- **TRY IT**: Pictures in the records below are skipped; the rest is copied exactly.

● ● ●

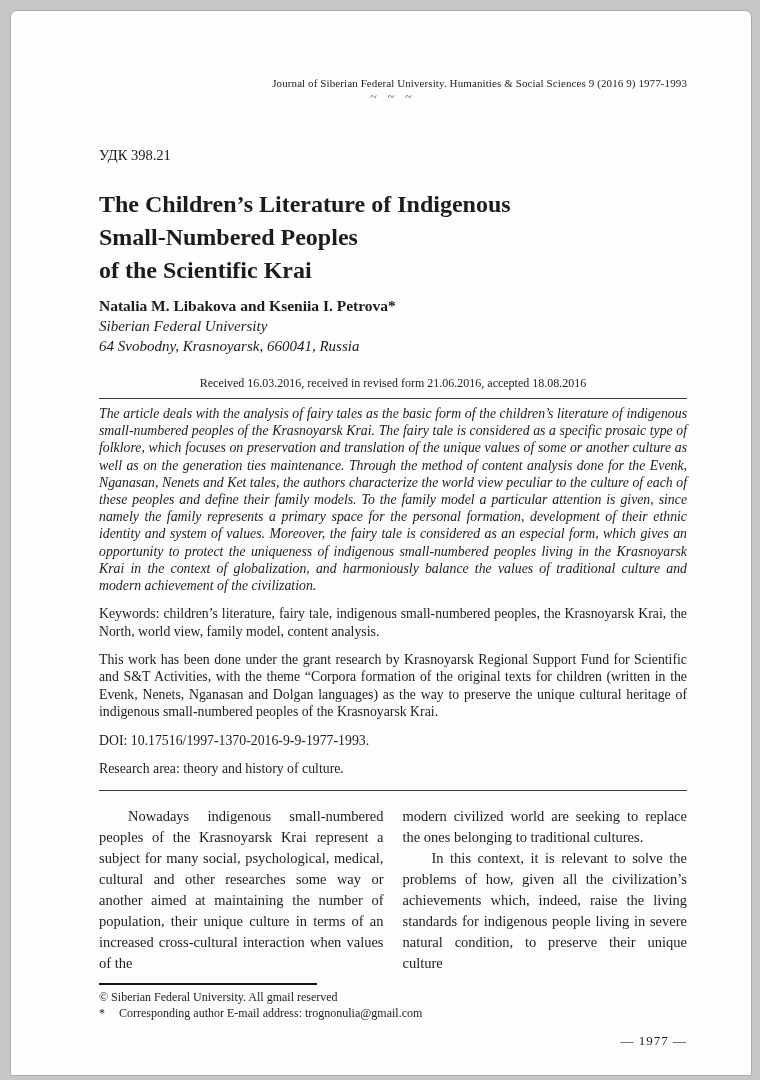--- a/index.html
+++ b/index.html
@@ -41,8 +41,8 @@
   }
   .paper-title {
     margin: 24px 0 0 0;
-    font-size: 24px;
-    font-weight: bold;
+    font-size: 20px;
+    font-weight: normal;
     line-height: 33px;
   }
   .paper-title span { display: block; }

● ● ●

- **FINISHED EXERCISE**:
--- a/index.html
+++ b/index.html
@@ -41,8 +41,8 @@
   }
   .paper-title {
     margin: 24px 0 0 0;
-    font-size: 24px;
-    font-weight: bold;
+    font-size: 20px;
+    font-weight: normal;
     line-height: 33px;
   }
   .paper-title span { display: block; }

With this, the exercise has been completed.